[Dataset records Boundary: Start]

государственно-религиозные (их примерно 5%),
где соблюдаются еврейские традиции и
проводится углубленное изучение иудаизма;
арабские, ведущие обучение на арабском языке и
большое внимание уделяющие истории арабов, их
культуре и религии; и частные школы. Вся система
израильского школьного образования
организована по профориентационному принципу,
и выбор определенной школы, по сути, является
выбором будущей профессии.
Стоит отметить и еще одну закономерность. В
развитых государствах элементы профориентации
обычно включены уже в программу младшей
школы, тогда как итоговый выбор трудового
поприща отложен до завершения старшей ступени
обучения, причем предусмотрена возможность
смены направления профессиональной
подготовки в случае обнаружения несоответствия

[Dataset records Boundary: End]
[Dataset records Boundary: Start]

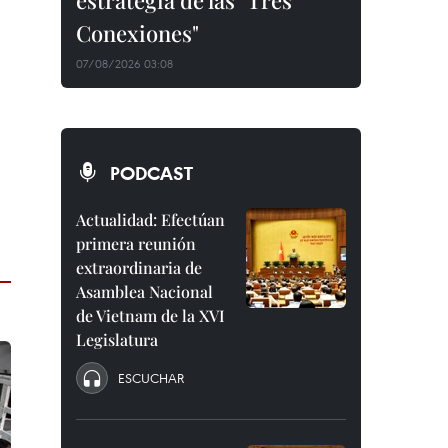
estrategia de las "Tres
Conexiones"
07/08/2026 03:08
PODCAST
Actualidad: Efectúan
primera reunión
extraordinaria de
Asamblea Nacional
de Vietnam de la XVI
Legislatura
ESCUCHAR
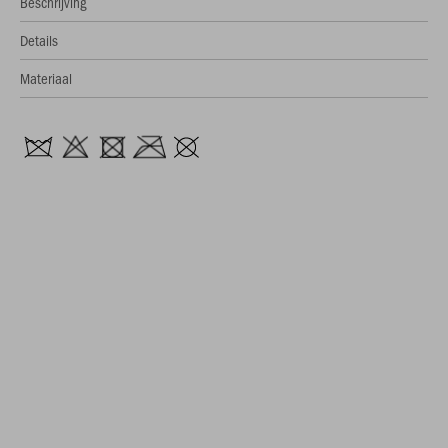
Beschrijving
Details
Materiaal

[Dataset records Boundary: End]
[Dataset records Boundary: Start]

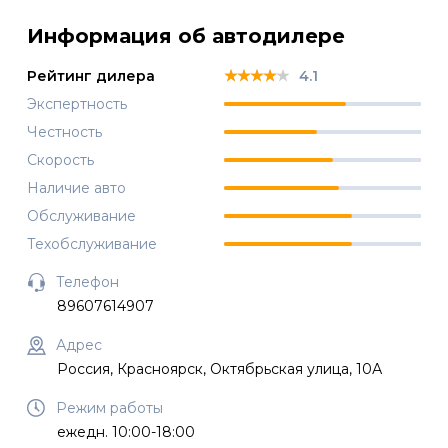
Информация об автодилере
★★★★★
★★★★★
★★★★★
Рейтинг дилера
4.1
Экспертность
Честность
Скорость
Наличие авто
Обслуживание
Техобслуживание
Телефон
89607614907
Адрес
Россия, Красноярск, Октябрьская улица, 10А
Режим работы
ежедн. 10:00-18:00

[Dataset records Boundary: End]

## [Exercise instructions]
Put every line of the records above, from the line containing "государственно-религиозные (их примерно" down to the line containing "подготовки в случае", both included, into a JSON list of strings with one string per line and blank lines left out.

## [Solution to this exercise]
[
  "государственно-религиозные (их примерно 5%),",
  "где соблюдаются еврейские традиции и",
  "проводится углубленное изучение иудаизма;",
  "арабские, ведущие обучение на арабском языке и",
  "большое внимание уделяющие истории арабов, их",
  "культуре и религии; и частные школы. Вся система",
  "израильского школьного образования",
  "организована по профориентационному принципу,",
  "и выбор определенной школы, по сути, является",
  "выбором будущей профессии.",
  "Стоит отметить и еще одну закономерность. В",
  "развитых государствах элементы профориентации",
  "обычно включены уже в программу младшей",
  "школы, тогда как итоговый выбор трудового",
  "поприща отложен до завершения старшей ступени",
  "обучения, причем предусмотрена возможность",
  "смены направления профессиональной",
  "подготовки в случае обнаружения несоответствия"
]